La balustrade est, au sens strict, composée d’une rangée de balustres surmontés d’une tablette. On dit, par ailleurs, d’un élément qu’il est classique lorsqu’il est inspiré de l’Antiquité gréco-romaine.
Vous en déduisez sans doute que les Grecs et les Romains l’utilisaient. Erreur, elle était absente chez eux, ils préféraient les garde-corps pleins mais leurs superbes colonnades sont dans le même esprit et la balustrade est « devenue » gréco-romaine par analogie.
Les Grecs la connaissaient certainement puisque des bas-reliefs vieux de près de trois mille ans nous montrent des balustrades chez les Phéniciens, les inventeurs de l’alphabet, un peuple de commerçants avec lequel les Grecs ont eu de nombreux contacts. La balustrade est d’ailleurs un élément sans doute plus ancien, l’invention du tour étant bien antérieure. L’architecture a toujours repris des éléments existants pour créer une nouvelle esthétique . Nous en avons là un bel exemple.
Faute de nous avoir été transmise par les Romains, la balustrade apparait chez nous seulement à l’époque gothique, sur les cathédrales, mais souvent avec des formes ogivales vite abandonnées et apparemment absentes à Arcachon.
Grande admiratrice de l’Antiquité gréco-romaine, la Renaissance italienne va paradoxalement l’adopter et lui donner son nom. La balustrade en pierre devient à la mode pour les balcons, les escaliers, les terrasses, mais aussi pour décorer le haut des murs des palais et châteaux. Les balustres, dont le nom évoque la fleur de grenadier qui leur ressemble, s’inspirent des colonnes grecques ou toscanes. Ils sont disposés en groupe, séparés par des piédestaux, eux mêmes surmontés de statues, de vasques ou de pots à feu.
Les rois de France, revenant des guerres d’Italie avec de nombreux artistes italiens, l’adoptent pour leurs châteaux. Chambord en est un magnifique exemple. La balustrade devient à la mode, elle va d’abord remplacer les créneaux devenus inutiles de nombreux châteaux-forts en France, avant de décorer les châteaux plus élégants et plus confortables que la Noblesse fera construire.
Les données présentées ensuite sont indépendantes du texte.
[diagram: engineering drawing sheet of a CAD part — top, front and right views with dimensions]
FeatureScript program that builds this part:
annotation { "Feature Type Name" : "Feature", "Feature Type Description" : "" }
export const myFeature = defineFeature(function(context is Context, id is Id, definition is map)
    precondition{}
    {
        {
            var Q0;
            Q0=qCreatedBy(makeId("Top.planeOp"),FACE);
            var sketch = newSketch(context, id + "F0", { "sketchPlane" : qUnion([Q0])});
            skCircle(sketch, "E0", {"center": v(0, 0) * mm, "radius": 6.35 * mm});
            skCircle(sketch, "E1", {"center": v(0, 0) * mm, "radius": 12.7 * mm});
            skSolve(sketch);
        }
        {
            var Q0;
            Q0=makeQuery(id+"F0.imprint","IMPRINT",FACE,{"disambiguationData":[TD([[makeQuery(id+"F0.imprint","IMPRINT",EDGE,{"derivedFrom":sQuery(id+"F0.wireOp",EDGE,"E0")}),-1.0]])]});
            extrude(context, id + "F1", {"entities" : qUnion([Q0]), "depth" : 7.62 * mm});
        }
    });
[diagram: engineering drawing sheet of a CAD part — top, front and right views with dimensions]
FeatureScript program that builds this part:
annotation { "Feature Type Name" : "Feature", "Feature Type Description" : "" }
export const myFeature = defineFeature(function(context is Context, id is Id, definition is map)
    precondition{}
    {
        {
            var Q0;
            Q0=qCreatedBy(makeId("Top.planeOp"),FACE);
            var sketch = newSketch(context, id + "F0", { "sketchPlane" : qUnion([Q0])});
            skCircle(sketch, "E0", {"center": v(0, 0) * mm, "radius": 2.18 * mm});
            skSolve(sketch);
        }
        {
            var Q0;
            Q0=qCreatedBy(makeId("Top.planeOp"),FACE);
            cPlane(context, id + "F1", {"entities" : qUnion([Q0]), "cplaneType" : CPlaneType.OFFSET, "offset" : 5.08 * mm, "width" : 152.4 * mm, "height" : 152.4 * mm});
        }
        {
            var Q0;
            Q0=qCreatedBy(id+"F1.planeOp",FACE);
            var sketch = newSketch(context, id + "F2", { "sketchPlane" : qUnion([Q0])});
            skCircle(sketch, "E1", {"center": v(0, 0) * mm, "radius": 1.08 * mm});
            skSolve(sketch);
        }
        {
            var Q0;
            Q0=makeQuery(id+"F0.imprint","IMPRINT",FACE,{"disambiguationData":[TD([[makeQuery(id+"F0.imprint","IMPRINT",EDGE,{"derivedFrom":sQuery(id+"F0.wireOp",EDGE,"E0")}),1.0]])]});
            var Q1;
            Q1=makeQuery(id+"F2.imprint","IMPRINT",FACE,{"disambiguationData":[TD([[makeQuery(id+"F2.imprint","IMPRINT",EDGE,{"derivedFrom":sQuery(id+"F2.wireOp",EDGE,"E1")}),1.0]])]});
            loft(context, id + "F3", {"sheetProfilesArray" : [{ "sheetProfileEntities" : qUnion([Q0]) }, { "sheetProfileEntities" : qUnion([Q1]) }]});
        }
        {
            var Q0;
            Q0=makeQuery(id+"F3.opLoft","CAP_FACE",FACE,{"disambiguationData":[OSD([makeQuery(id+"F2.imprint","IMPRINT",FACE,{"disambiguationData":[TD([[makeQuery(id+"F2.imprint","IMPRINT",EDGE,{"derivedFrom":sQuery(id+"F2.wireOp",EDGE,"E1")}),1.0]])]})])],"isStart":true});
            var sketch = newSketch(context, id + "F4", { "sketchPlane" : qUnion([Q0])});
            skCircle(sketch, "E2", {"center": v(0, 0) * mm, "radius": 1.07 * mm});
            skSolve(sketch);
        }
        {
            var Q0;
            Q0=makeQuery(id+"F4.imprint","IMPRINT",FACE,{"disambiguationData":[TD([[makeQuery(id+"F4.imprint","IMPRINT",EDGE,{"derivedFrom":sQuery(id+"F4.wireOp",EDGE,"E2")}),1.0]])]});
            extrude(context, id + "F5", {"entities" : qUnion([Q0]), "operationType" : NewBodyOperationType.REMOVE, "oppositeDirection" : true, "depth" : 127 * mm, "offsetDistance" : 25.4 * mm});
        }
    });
Parallèlement, les « quatre livres d’architecture » de l’architecte italien Palladio vont diffuser dans toute l’Europe puis en Amérique du Nord le goût de l’architecture italienne de la Renaissance.
Au 17ème et 18ème siècle, la balustrade classique se généralise, s’enrichit et participe au décor des palais et demeures de prestige dont Versailles devient la référence en Europe. Elle y renforce les lignes horizontales de la construction, modifiant profondément l’aspect des châteaux. La toiture très plate cachée par une balustrade devient une des principales caractéristiques de l’architecture civile baroque qu’on dit aussi classique lorsque l’inspiration gréco-romaine et en particulier les colonnes et les pilastres s’allient avec la sobriété de la décoration.
A la fin du 19ème siècle, les psychologues ont montré que la répétition d’un même élément suivant un rythme régulier engendrait un sentiment de beauté qui est attribué à notre héritage culturel gréco-romain. Là est sans doute le secret de la balustrade.
A Arcachon, la balustrade classique n’est pas très fréquente car elle est évidemment absente des chalets inspirés de l’époque médiévale. Elle décore généralement les « pavillons nobles« , type bien particulier de villa dont on parle peu à Arcachon.
S’il vous manque un balustre, point n’est besoin d’extraire un bloc de pierre et de l’usiner au tour. Depuis la fin du 19ème siècle se sont multipliés les catalogues de balustres industrialisés, de toutes les formes et dimensions, en pierre reconstituée, donc relativement peu coûteux.